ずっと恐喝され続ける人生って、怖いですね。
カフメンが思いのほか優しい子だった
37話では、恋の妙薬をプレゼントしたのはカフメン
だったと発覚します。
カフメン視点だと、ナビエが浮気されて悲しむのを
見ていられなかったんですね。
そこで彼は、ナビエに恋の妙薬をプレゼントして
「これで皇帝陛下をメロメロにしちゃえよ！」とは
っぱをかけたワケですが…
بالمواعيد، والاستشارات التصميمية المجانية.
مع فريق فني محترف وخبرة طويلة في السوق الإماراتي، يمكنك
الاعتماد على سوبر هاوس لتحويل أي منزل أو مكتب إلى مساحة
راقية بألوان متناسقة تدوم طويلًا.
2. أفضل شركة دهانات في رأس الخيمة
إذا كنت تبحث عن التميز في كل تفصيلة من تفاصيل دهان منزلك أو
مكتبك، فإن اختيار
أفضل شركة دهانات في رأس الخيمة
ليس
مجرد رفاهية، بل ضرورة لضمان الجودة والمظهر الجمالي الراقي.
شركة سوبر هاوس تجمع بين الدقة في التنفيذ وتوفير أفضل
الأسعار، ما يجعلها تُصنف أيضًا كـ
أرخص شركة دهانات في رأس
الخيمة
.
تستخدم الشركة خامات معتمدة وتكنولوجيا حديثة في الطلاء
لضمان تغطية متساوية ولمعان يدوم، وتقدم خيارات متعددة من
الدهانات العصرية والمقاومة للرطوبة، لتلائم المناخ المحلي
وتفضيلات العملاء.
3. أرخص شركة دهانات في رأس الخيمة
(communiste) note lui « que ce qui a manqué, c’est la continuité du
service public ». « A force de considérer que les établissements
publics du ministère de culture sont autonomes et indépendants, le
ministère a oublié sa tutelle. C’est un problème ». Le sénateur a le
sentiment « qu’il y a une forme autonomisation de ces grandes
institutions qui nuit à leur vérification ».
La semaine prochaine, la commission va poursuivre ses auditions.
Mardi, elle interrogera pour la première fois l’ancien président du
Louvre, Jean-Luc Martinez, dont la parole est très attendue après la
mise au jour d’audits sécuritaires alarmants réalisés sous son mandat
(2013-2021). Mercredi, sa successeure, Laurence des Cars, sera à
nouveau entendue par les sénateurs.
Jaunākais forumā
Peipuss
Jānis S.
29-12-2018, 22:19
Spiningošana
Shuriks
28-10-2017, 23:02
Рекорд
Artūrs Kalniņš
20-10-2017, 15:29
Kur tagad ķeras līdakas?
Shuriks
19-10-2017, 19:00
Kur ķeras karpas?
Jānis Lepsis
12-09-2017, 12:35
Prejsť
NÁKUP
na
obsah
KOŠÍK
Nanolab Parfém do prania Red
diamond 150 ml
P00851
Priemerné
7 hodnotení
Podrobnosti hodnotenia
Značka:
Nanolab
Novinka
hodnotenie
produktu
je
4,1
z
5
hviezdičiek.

==

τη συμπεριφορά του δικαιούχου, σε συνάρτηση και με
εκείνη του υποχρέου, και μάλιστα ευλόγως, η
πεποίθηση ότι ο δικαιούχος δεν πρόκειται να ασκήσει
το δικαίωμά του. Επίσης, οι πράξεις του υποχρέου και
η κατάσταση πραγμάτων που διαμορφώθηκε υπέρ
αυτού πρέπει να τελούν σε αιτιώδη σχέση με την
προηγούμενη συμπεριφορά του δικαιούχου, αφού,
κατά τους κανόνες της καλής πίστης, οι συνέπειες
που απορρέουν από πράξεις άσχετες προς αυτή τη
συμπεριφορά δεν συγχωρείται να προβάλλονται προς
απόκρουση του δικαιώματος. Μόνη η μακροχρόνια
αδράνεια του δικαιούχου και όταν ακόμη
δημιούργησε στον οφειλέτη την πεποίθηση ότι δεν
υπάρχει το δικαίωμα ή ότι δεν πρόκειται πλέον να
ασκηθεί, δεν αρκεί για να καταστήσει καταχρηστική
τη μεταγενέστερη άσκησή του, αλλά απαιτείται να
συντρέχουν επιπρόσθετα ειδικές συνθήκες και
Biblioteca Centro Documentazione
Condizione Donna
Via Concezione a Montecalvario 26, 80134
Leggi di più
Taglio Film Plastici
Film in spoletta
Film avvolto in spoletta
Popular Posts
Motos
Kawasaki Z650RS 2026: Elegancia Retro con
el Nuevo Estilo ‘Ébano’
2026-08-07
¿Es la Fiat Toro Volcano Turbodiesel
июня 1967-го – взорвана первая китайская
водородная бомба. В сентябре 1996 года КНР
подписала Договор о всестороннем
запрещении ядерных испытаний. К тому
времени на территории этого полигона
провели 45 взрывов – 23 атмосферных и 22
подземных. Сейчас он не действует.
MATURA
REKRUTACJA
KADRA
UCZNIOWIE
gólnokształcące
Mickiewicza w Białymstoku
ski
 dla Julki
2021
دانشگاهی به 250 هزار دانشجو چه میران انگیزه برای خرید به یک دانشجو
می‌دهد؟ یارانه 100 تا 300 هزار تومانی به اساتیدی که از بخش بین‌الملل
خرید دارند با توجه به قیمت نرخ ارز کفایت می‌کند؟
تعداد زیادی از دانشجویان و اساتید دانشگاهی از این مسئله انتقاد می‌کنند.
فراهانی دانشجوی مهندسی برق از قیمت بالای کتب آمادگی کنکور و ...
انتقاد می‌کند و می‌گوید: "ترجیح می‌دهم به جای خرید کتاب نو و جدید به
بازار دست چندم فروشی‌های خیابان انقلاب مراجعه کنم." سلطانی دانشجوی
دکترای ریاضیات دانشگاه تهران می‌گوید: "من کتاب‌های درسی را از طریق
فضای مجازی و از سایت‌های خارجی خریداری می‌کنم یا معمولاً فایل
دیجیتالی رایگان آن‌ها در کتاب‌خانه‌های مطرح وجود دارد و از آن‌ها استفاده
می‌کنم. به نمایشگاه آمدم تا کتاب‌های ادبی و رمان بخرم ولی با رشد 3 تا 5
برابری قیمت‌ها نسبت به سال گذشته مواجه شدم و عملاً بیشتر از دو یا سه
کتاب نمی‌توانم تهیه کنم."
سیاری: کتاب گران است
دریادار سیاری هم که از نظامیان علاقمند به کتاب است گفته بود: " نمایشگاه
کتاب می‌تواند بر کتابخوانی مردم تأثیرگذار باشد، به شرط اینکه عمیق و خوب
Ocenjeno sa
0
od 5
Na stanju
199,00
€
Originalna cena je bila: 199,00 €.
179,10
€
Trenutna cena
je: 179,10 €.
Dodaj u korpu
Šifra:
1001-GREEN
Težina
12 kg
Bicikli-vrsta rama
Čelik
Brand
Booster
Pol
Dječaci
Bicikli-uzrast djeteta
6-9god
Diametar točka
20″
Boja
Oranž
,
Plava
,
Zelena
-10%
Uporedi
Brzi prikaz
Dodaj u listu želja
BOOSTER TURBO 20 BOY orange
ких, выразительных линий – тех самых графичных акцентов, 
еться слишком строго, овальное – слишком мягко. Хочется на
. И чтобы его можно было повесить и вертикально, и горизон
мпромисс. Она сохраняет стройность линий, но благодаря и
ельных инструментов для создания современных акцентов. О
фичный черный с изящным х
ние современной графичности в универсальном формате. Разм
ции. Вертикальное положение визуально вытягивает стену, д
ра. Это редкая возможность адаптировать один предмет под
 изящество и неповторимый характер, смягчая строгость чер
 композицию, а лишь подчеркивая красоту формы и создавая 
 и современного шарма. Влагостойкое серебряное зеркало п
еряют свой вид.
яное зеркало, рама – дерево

» ACTIVITY: From the data above, copy each line where the string "الخيمة" appears.

» EXERCISE RESPONSE:
2. أفضل شركة دهانات في رأس الخيمة
أفضل شركة دهانات في رأس الخيمة
الخيمة
3. أرخص شركة دهانات في رأس الخيمة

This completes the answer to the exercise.